4.2. De tegen dit oordeel van de rechtbank gerichte klacht van belanghebbende slaagt niet.
4.3. Vooropgesteld wordt dat de vaststelling van het ondernemerschap van belanghebbende in deze procedure van belang is voor het recht op aftrek van voorbelasting. Daarvoor is namelijk een voorwaarde dat belanghebbende ondernemer is (zie artikel 2 en artikel 15 van de Wet). Omdat het recht op aftrek tot een lagere belastingschuld of zelfs een teruggaaf leidt, is het daarbij aan belanghebbende om feiten en omstandigheden te stellen, en zo nodig te bewijzen, op grond waarvan kan worden geoordeeld dat hij ondernemer is en ook overigens voldoet aan de voorwaarden voor het recht op aftrek.
4.4. Ondernemer in de zin van artikel 7 van de Wet is eenieder die zelfstandig een bedrijf of beroep uitoefent dan wel een vermogensbestanddeel exploiteert om er duurzaam opbrengst uit te verkrijgen (een economische activiteit verricht). Het vereiste van zelfstandigheid sluit onder meer loontrekkenden uit.

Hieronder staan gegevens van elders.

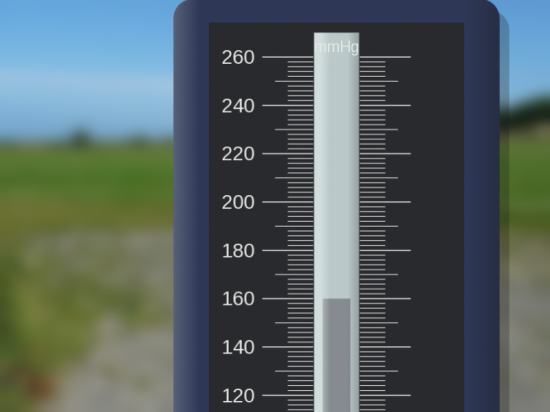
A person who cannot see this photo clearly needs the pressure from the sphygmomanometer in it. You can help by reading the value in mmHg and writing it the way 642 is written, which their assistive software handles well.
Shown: 160
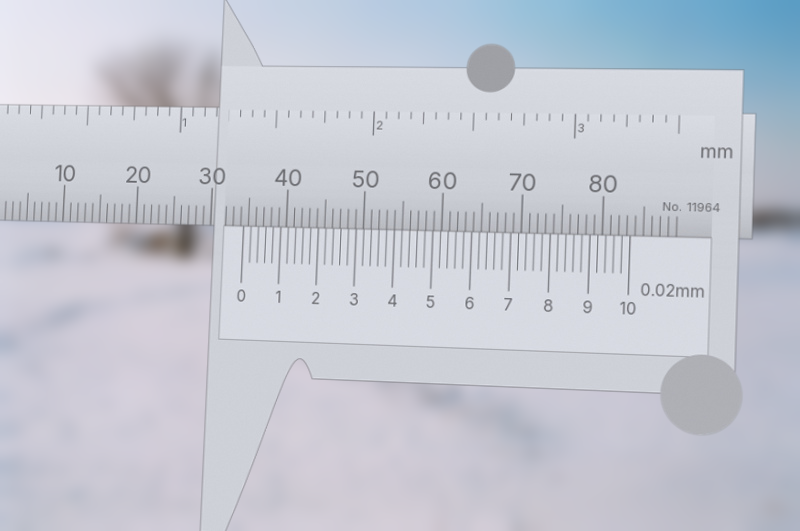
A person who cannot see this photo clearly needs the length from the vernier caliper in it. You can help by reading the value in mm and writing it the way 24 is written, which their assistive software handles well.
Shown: 34.4
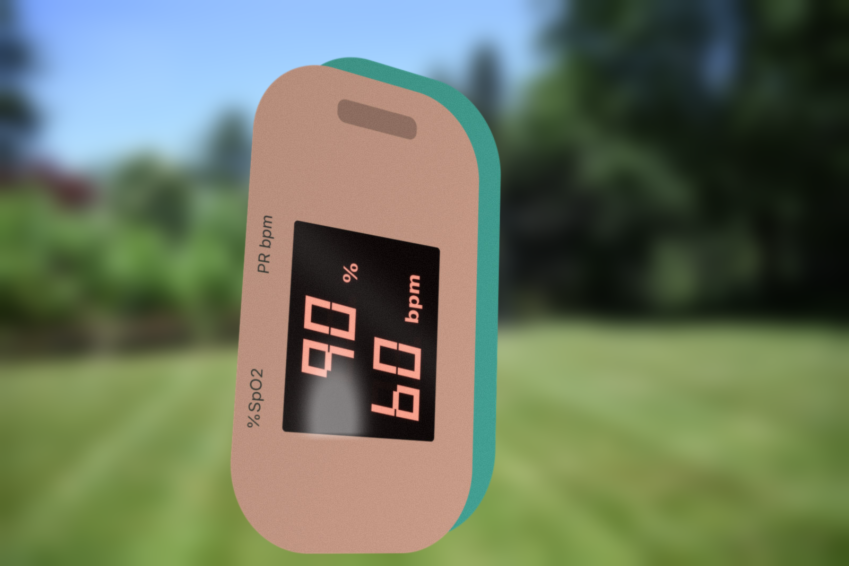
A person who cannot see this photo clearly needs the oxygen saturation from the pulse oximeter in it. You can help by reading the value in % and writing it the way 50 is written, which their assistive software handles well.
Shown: 90
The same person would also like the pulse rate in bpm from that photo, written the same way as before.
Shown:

Een economische activiteit, en meer in het bijzonder een economische exploitatie van een vermogensbestanddeel, kenmerkt zich in de regel door een duurzaam streven naar opbrengst met de inzet van middelen die zijn te vergelijken met die welke een fabrikant, handelaar of dienstverrichter aanwendt, zoals het gebruik van beproefde verkooptechnieken.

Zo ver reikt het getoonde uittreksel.